Какое милое, нежное внимание! Если вы видите женщину, которая кокетлива в домашней жизни, знайте, что перед вами достойная уважения мать и супруга: она составляет свет и радость дома и семьи, она поняла истинную прелесть женственности и, окруженная изяществом, она и в душе, и в чувствах таит то же изящество; она живет и творит добро в тайне, она отдается, не рассчитывая, она любит своих ближних так же бескорыстно, как и Бога. За все это, за всю свою чистую молодость, за ту святую жизнь, которую она вела около благородного старца, казалось, св. Дева, под чьим покровом протекали ее дни, наделила ее какой-то лучезарной красой, перед которой была бессильна рука времени. Платон назвал бы некоторое изменение в ее красоте только новым видом красоты. Цвет лица ее, белоснежный в молодости, теперь принял перламутровые тона, более теплые, более густые, такие, которые особенно ценят художники.
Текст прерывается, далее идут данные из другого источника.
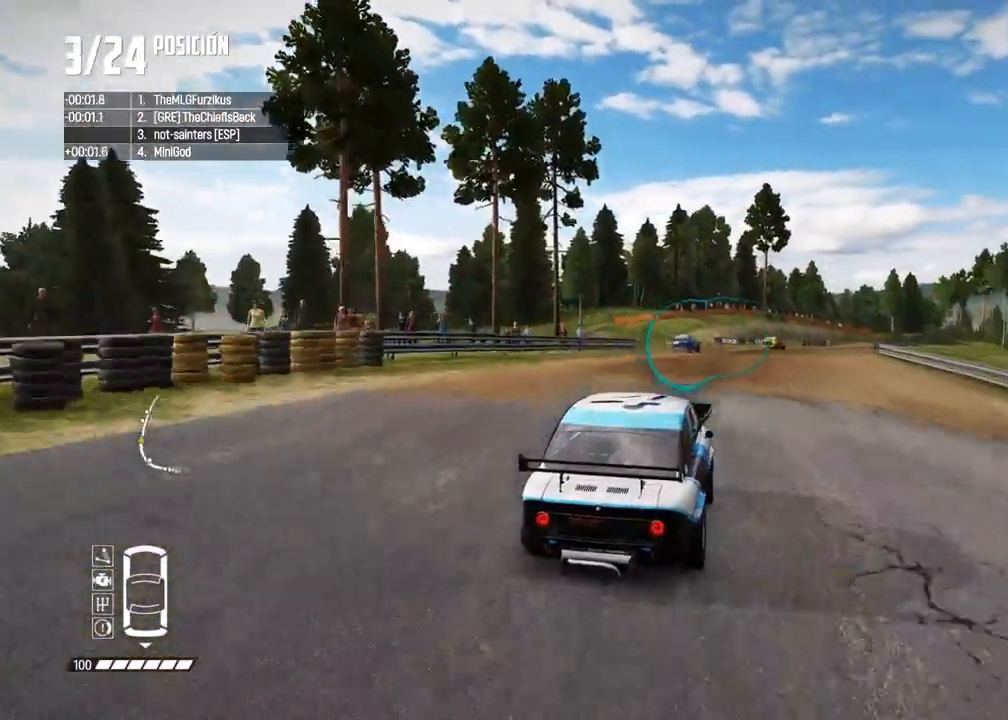
{"buttons": ["R2"], "left_stick": "right", "right_stick": "center", "events": [[233, "left_stick", "right"], [367, "left_stick", "center"], [500, "left_stick", "right"]]}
На широком, красивом лбу нежно играли солнечные лучи. Глаза ее были бирюзового цвета и сияли мягким, меланхоличным светом из-под ресниц и красивых бархатных бровей. Под глазами лежала легкая тень от синеватых жилок. Нос ее, орлиный, тоненький, своей царственной формой говорил об ее благородном происхождении. На ее прекрасных, чистых устах играла приятная улыбка, выражавшая ее безграничную доброту и открывавшая маленькие, беленькие зубки. Хотя баронесса была довольно полна, но от этого нисколько не пострадала тонкость ее талии и стройные очертания бедер. В ней, казалось, соединился полный расцвет осенней красоты с богатством лета и прелестью весны. Контуры ее рук были красиво закруглены; кожа была необыкновенно гладкая и упругая. Все лицо ее, с открытым безмятежным выражением, с ясными, синими глазами, которые не могли бы выдержать нескромного взгляда – все в ней говорило об ее бесконечной кротости и почти ангельской доброте.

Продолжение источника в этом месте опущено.